Is iPhone demand faltering? We’ll find out today

“All eyes will be on iPhone sales as Apple reports earnings later on Wednesday,” Ina Fried reports for Re/code.

“The flagship mobile device accounts for more than half of Apple’s revenue, but analysts have expressed both near-term and longer-term concerns that iPhone demand could slow amid steep competition from Android devices and a shift by consumers to more moderately priced smartphones,” Fried reports. “‘Based on our April surveys, we believe iPhone sales have slowed following the launch of the Galaxy S5 combined with global consumers delaying iPhone purchases until a new larger screen iPhone launches later this year,’ Canaccord Genuity analyst Michael Walkley said in a recent report.”

“Sanford C. Bernstein analyst Toni Sacconaghi said he sees three other issues for iPhone demand including uncertainty over sales through China Mobile, longer replacement cycles in the U.S. and Apple’s decision to sell lower-price iPhone 4 models in certain emerging markets, such as Brazil, India and Indonesia,” Fried reports. “Collectively, Sacconaghi said those factors ‘point to more downside that upside risk to revenues.'”

Read more in the full article here.

15 Comments

    1. The real question is, with swelling cash in bank, fewer stocks on the market due to huge buy backs, more or even the same number of products sold year after year, just how long will they be able to hold Apple’s stock value down? At one point in just a few years, Apple could go private just using their own assets to buy themselves. If they don’t ANYONE else will.

      It is just screaming stupidity. Real sales and profits vs. maybe … potential … someday it could happen … of these other companies on Wall Street.

      1. Once and for all, Apple cannot use it’s assets to go private.
        Buying back stock means they retire the stock and the value is concentrated in the remaining stock.
        For Apple to go private it would need to raise cash independently to purchase the outstanding shares. Where do you think Apple is going to get a loan of $470B from?

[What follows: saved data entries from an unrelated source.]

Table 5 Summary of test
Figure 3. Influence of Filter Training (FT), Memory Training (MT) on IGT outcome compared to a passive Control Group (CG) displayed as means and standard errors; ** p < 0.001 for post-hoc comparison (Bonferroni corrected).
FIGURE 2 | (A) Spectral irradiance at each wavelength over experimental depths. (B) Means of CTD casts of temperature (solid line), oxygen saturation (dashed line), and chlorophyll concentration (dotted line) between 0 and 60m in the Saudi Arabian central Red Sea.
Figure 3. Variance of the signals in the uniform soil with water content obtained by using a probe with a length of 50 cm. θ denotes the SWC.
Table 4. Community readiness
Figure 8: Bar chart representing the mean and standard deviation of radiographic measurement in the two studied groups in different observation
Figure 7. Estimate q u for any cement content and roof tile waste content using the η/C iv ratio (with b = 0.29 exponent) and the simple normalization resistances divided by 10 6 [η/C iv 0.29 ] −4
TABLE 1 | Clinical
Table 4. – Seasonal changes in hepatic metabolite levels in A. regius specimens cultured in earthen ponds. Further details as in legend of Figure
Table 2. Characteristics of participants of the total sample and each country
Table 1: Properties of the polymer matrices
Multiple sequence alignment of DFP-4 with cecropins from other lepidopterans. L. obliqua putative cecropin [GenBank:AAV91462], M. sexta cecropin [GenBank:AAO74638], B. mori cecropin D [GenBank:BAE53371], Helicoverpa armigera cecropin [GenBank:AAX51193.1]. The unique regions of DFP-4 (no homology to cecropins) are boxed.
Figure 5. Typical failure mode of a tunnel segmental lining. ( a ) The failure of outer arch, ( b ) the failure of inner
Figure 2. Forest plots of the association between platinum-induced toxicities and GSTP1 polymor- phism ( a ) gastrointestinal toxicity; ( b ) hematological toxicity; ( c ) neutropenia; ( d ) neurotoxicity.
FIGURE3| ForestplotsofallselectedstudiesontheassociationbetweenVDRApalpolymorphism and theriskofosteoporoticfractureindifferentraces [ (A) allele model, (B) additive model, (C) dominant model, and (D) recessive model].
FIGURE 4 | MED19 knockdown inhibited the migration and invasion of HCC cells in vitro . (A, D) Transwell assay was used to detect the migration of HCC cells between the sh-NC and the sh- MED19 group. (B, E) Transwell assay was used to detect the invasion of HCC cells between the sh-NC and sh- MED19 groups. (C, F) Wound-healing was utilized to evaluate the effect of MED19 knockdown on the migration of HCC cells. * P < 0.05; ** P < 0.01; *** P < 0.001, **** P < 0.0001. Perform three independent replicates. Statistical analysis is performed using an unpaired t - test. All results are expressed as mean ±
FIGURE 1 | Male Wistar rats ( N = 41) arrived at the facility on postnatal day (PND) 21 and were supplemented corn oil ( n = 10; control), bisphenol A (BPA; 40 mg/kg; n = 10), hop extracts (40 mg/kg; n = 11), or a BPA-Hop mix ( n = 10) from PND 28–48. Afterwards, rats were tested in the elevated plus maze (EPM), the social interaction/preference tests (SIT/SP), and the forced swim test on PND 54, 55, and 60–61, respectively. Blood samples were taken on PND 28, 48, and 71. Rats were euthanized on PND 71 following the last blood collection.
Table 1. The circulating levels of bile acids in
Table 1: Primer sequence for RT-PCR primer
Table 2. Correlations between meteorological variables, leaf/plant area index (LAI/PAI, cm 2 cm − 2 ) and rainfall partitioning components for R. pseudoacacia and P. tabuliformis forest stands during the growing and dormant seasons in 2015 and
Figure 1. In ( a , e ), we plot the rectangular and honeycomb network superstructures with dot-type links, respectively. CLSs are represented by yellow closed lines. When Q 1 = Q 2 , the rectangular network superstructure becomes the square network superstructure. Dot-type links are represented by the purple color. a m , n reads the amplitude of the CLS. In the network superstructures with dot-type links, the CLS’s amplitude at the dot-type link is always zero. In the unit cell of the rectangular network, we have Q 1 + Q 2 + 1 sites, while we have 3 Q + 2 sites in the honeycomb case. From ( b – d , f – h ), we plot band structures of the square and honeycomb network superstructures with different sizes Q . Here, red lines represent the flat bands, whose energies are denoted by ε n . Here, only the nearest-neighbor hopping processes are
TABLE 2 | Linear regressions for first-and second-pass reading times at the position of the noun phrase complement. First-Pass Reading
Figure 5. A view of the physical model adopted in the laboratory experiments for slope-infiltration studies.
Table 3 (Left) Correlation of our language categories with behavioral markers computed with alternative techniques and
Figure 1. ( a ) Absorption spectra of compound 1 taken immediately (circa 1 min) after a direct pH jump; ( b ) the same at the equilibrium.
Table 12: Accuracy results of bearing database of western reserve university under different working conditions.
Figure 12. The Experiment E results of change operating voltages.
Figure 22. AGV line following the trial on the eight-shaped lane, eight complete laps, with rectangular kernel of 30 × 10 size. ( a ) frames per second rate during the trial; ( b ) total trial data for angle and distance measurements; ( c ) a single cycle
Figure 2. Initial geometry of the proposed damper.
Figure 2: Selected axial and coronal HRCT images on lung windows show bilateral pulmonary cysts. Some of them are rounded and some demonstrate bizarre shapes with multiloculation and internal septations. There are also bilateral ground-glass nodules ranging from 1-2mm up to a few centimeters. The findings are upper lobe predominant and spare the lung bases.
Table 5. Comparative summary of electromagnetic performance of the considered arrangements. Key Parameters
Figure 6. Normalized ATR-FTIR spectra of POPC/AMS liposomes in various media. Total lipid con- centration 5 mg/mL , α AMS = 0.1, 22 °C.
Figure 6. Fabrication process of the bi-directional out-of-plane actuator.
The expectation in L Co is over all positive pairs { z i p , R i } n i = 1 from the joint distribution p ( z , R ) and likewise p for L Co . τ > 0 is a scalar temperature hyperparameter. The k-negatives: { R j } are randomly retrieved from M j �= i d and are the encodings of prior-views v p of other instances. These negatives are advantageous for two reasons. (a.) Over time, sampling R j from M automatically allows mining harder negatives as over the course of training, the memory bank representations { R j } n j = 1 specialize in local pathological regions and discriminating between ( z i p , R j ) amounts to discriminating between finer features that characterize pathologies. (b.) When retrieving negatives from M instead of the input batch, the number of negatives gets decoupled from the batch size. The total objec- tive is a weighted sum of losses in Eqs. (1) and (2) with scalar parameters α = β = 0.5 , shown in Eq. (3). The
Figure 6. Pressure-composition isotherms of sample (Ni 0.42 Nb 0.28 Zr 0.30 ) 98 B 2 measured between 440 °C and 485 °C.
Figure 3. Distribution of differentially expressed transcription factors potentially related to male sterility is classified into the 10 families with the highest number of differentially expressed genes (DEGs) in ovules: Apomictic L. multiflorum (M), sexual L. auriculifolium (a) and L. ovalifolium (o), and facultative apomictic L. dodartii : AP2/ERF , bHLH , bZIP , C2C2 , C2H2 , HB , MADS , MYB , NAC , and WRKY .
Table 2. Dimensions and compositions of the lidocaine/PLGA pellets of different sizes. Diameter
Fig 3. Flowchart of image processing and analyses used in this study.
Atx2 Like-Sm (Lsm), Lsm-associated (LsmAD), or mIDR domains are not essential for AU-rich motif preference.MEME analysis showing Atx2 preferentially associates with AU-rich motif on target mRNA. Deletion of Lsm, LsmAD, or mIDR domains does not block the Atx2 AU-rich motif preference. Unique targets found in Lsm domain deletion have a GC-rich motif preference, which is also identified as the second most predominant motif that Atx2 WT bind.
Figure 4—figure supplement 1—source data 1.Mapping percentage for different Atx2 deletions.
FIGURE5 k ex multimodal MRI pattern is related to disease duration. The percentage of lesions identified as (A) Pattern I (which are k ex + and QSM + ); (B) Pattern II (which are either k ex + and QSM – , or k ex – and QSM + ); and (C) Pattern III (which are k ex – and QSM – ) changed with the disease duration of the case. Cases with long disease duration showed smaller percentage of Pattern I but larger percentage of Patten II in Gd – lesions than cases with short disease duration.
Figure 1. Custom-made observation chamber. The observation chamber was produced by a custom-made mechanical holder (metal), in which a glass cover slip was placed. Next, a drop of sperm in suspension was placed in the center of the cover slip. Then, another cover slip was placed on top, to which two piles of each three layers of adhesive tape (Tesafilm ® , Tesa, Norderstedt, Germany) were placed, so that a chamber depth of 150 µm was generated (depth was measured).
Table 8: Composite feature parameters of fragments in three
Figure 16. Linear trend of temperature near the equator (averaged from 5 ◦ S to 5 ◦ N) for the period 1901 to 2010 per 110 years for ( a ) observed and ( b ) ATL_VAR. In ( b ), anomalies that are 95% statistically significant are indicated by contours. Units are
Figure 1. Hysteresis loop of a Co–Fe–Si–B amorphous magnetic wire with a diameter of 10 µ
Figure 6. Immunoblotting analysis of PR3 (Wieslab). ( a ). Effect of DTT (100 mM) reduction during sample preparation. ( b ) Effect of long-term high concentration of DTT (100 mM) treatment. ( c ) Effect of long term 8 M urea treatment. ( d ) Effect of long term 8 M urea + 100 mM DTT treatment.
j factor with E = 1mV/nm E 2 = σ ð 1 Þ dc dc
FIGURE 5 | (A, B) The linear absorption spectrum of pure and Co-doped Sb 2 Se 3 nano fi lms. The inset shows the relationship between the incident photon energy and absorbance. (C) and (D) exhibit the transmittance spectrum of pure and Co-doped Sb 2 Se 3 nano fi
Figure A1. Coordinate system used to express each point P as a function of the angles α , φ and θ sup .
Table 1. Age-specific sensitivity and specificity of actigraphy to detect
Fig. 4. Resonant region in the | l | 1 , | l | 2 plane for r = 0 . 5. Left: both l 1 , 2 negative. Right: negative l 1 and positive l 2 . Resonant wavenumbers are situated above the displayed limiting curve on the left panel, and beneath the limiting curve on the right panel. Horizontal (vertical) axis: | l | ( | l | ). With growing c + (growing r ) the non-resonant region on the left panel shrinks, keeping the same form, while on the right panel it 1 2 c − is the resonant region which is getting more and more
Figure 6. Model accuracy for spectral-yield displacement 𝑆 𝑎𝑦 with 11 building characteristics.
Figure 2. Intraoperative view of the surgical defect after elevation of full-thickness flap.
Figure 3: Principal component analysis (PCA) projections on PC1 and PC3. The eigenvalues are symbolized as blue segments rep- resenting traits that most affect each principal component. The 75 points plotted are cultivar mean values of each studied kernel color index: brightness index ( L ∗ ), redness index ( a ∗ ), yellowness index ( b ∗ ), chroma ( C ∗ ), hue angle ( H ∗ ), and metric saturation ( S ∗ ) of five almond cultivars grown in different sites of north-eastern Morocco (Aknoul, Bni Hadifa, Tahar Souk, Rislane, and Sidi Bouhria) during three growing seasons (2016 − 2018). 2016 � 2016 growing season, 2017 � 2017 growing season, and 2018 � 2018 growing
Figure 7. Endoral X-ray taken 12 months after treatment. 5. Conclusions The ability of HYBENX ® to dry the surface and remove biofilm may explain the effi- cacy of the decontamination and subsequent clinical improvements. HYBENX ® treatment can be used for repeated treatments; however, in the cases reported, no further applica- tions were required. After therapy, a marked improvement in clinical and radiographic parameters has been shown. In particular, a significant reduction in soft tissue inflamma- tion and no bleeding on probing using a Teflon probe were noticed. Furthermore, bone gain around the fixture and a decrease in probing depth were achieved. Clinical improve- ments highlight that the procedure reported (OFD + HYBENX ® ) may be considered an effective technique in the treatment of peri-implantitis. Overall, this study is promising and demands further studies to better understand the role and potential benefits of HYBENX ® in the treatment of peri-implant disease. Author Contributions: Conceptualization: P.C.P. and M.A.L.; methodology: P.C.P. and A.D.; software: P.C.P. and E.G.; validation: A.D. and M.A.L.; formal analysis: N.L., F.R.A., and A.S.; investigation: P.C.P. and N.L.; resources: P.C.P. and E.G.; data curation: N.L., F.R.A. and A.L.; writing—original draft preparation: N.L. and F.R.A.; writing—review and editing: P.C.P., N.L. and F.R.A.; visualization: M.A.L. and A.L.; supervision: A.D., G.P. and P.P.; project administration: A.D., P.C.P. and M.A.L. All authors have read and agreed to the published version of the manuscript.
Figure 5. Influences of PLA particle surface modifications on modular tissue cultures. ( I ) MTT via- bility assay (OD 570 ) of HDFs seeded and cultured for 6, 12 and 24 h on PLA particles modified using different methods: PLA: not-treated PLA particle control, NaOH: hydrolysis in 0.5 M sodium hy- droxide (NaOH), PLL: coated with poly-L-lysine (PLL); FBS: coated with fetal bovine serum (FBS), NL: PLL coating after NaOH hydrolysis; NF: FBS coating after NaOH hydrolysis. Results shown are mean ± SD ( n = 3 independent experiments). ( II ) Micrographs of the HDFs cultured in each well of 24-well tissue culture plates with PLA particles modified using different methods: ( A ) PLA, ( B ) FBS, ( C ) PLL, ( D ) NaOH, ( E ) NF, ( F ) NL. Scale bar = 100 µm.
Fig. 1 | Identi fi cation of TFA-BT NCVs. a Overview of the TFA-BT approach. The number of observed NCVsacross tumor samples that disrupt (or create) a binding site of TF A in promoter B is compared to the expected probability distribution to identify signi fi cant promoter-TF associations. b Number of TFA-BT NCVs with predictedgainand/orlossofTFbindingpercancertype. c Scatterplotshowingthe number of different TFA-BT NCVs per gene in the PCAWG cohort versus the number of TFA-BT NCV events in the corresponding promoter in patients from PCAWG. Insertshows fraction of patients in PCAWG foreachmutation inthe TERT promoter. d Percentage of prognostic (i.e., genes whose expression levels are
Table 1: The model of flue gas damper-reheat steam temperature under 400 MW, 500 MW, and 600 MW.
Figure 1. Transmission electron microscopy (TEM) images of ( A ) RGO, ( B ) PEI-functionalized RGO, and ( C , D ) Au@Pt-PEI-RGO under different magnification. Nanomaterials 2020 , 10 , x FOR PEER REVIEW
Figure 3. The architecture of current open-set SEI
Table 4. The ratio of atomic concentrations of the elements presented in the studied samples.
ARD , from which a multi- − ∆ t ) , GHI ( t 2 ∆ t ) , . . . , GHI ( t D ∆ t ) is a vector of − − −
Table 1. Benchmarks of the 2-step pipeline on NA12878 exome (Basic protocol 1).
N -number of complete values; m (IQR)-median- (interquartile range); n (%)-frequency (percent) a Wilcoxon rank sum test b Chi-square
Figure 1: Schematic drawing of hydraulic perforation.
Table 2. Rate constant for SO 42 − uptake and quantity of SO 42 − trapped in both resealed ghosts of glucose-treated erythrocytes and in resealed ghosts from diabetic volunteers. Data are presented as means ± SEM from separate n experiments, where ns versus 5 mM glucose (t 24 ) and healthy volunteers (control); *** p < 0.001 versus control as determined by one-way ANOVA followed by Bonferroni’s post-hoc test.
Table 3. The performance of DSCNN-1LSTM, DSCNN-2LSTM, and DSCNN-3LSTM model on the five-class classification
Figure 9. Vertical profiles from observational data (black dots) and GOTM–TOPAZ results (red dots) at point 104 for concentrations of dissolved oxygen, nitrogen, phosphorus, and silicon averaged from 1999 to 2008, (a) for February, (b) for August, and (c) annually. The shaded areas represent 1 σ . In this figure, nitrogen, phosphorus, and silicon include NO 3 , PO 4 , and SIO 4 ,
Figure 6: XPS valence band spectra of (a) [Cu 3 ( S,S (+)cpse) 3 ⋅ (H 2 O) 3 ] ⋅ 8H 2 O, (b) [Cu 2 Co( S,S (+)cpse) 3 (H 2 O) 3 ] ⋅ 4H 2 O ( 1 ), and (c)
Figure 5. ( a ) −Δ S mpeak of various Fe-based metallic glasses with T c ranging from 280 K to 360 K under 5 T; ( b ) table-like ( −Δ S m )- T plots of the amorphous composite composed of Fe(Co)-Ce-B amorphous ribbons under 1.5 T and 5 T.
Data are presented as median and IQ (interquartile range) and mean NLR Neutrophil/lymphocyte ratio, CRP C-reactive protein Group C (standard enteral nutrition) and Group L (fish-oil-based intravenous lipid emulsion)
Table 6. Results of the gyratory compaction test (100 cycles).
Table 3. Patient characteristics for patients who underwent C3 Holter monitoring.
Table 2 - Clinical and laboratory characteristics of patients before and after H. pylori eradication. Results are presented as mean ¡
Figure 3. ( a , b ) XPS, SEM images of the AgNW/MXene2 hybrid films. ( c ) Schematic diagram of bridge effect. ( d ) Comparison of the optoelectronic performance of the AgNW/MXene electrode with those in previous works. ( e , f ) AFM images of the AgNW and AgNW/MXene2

  1. As Apple themselves have forecast a pretty flat quarter, all we’re really going to learn is how stupid the analysts are again. IPhone 5S and 5C sales will doubtless be down, as people look to the iPhone 6 for upgrading later in the year. The Samsung S5 will have had precisely zero impact on Apple sales, but next year Samsung are going to feel some real pain when the larger screen iPhones are available.

  2. I’m waiting for an iPhone 6 because my contract expires in September, not because of anything Samsung has done. Anyone following Apple knows that. Finding other excuses for Apple’s spring iPhone sales being down is just making things up.

  3. Congratulations Apple!.

    Apple beats estimates on strong iPhone sales
    Apr 23 2014, 16:33 ET
    Apple (AAPL): FQ2 EPS of $11.62 beats by $1.44.Revenue of $45.65B beats by $120M.43.7M iPhones (above expectations), 16.35M iPads (below expectations), 4.1M Macs.Expects FQ3 revenue of $36B-$38B vs. a $37.8B consensus.Shares halted. WooHoo!.